PROVIDED TEXT:
+--

Emacs Function Key Binding on RS/6000

Christopher T. Jewell chrisj at netcom.COM
Wed Feb 27 18:46:42 AEST 1991


In article <135 at ladwp.ladwp.com> marc at ladwp (Marc Hall) writes:
>
> We have been attempting to determine what specific character sequences are
>emitted by the the function keys f1-f12 on the IBM RS/6000 Model 320 when running
>the emacs 18.56 in its own X window.
>
>The character sequences that we see when a key is pressed in a scratch buffer are
>of the form :
>             f1 - 01q
[stuff deleted]
>
>There is a prefix to each of these character sequences which has causes a behavior
>similiar to the C-g bell function. Does anyone know what this prefix is ?

The way to see the whole sequence generated by a function key (or other
specialized keys such as PageUp and End) is to type a control-Q before
the function key, so that the leading Escape or whatever will be inserted
in the buffer, instead of being interpreted as a prefix.  I'm replying
from home so I cannot try it and tell you the exact result, but you'll
probably see something like
	^[[123q
where the 123 will be different for each function key, but the Esc, [,
and q will be the same for all (or at least most) of those keys.

+--

INFORMATION SHOWN:
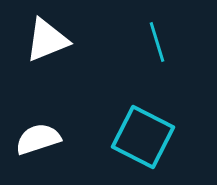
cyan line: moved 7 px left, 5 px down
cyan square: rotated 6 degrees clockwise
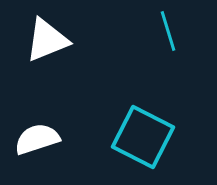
cyan line: moved 11 px right, 11 px up
white semicircle: moved 1 px left
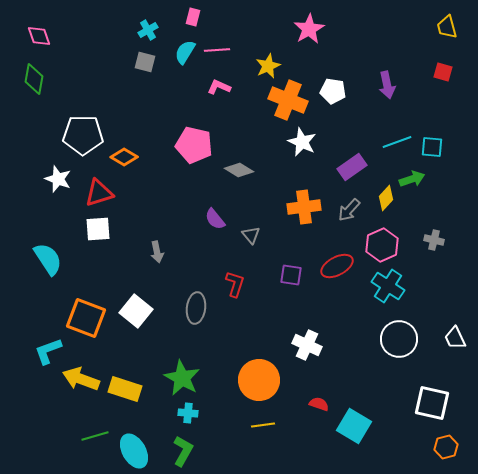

+--

CHALLENGE: Rewrite the Emacs function key post between "In article <135" and "prefix is ?", inclusive, changing "character sequences" to "escape codes".

EXERCISE OUTPUT:
In article <135 at ladwp.ladwp.com> marc at ladwp (Marc Hall) writes:
>
> We have been attempting to determine what specific escape codes are
>emitted by the the function keys f1-f12 on the IBM RS/6000 Model 320 when running
>the emacs 18.56 in its own X window.
>
>The escape codes that we see when a key is pressed in a scratch buffer are
>of the form :
>             f1 - 01q
[stuff deleted]
>
>There is a prefix to each of these escape codes which has causes a behavior
>similiar to the C-g bell function. Does anyone know what this prefix is ?